Printed Name:   Kathleen P. Wolff, EveryStep LLC     Printed Name:   Gary Herick
Date:   December 3, 2014     Date:   December 3, 2014
Signature:  

 

    Signature:  

/s/ Gerry Crocker

Printed Name:   Malcolm Gray     Printed Name:   Gerry Crocker, CannaPharmaRx
Date:   December 3, 2014     Date:   December 3, 2014


EXHIBIT B

7. Confidentiality, Return of Property, and Covenant Not to Compete.

A. Confidential Information.

(1) Company Information. The Company agrees that it will provide the Executive with Confidential Information, as defined below, that will enable the Executive to optimize the performance of the Executive’s duties to the company. In exchange, the Executive agrees to use such Confidential Information solely for the Company’s benefit. The Company and the Executive agree and acknowledge that its provision of such Confidential Information is not contingent on the Executive’s continued employment with the company. Notwithstanding the preceding sentence, upon the termination of the Executive’s employment for any reason, the Company shall have no obligation to provide the Executive with its Confidential Information. “Confidential Information” means any Company proprietary information, technical data, trade secrets or know-how, including, but not limited to, research, product plans, products services, customer lists and customers (including, but not limited to, customers of the Company on whom the Executive called or with whom the Executive became acquainted during the term of the Executive’s employment), markets, software, developments, inventions, processes, formulas, technology, designs, drawings, engineering, hardware configuration information, marketing finances or other business information disclosed to the Executive by the Company either directly or indirectly in writing, orally or by drawings or observation of parts or equipment. Confidential Information does not include any of the foregoing items which has become publicly known and made generally available through no wrongful act of the Executive or of others who were under confidentiality obligations as to the item or items involved or improvements or new versions.

The Executive agrees at all times during the Term and thereafter, to hold in strictest confidence, and not to use, except for the exclusive benefit of the Company, or to disclose to any person or entity without written authorization of the Board of Directors of the Company, any Confidential Information of the Company.

(2) Former Employer Information. The Executive agrees that he will not, during her employment with the Company, improperly use or disclose any proprietary information or trade secrets of any former employer or other person or entity and that the Executive will not bring onto the premises of the Company any unpublished document or proprietary information belonging to any such employer, person or entity unless consented to in writing by such employer, person or entity.

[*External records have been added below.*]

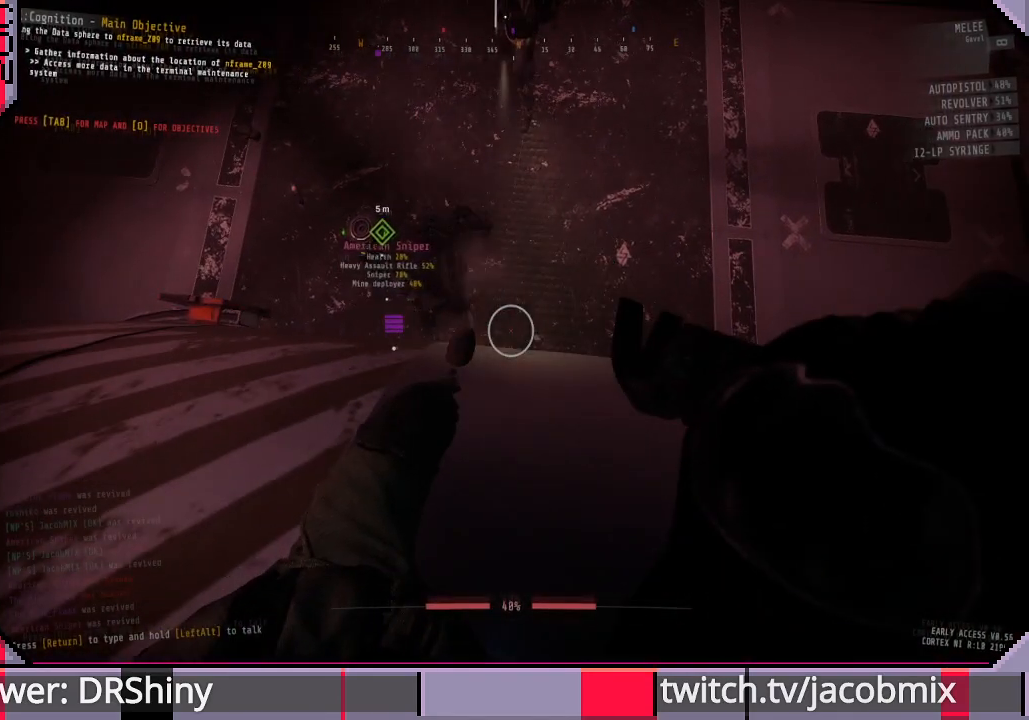
{"keys": [], "mouse": ["left"], "events": [[66, "a", "down"], [66, "s", "down"], [200, "a", "up"], [466, "s", "up"]]}
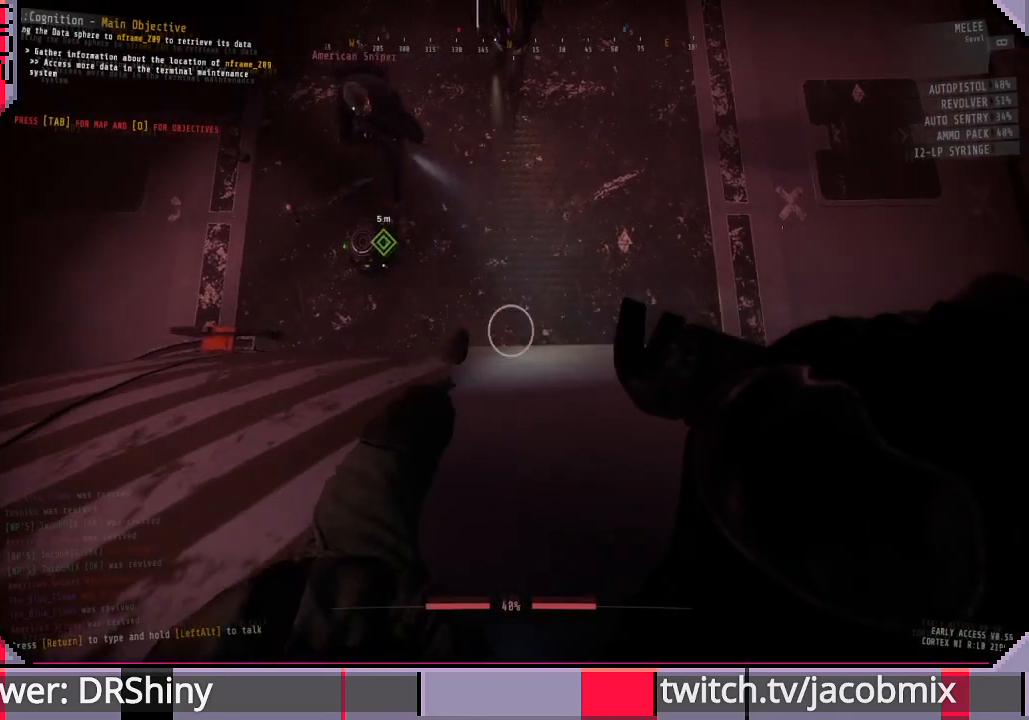
{"keys": [], "mouse": [], "events": [[233, "mouse_right", "down"], [400, "mouse_right", "up"], [433, "mouse_left", "up"]]}
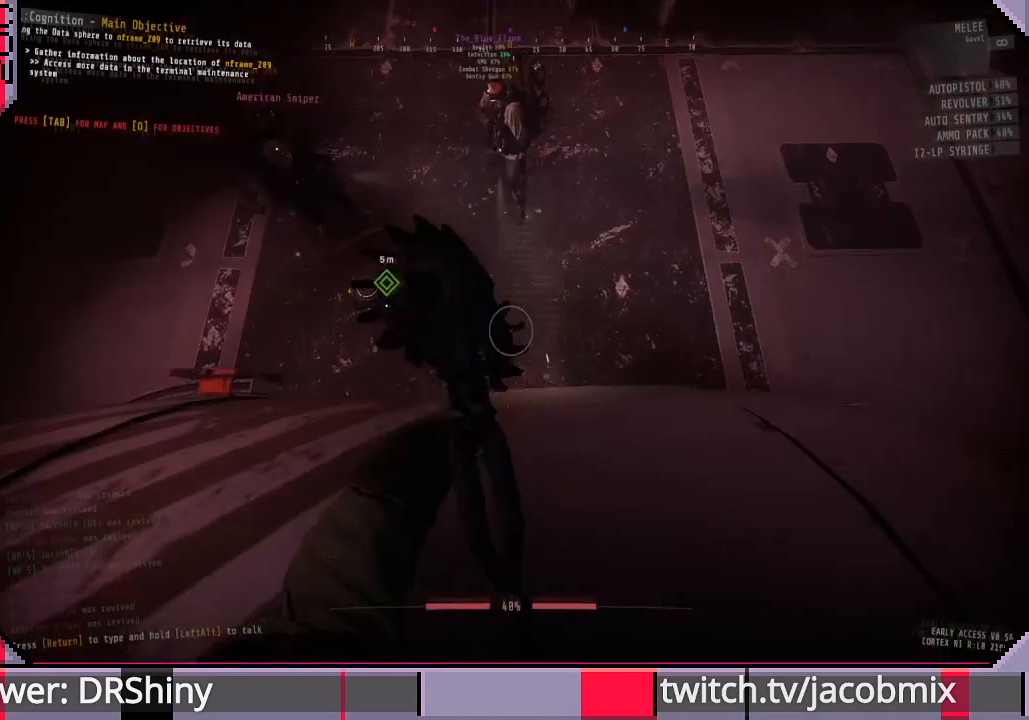
{"keys": [], "mouse": [], "events": []}
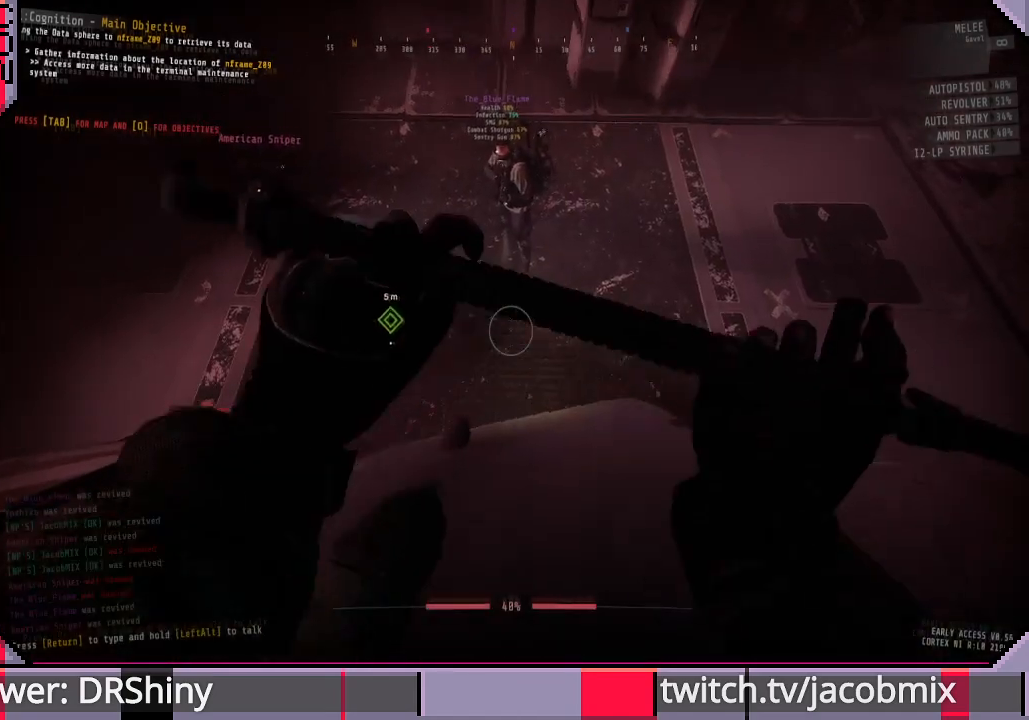
{"keys": [], "mouse": [], "events": []}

(3) Third Party Information. The Executive recognizes that the Company has received and in the future will receive from third parties their confidential or proprietary information subject to a duty on the Company’s party to maintain the confidentiality of such information and to use it only for certain limited purposes. The Executive shall hold all such confidential or proprietary information in the strictest confidence and not disclose it to any person or entity or use it except as necessary in carrying, out the Executive’s work for the Company consistent with the Company’s agreement with such third party.


B. Returning Company documents. At the time of leaving the employ of the Company, the Executive will deliver to the Company (and will not keep in the Executive’s possession) specifications, drawings blueprints, sketches, materials, equipment, other documents or property, or reproductions of any aforementioned items developed by the Executive pursuant to the Executive’s employment with the Company or otherwise belonging to the Company, its successors or assigns.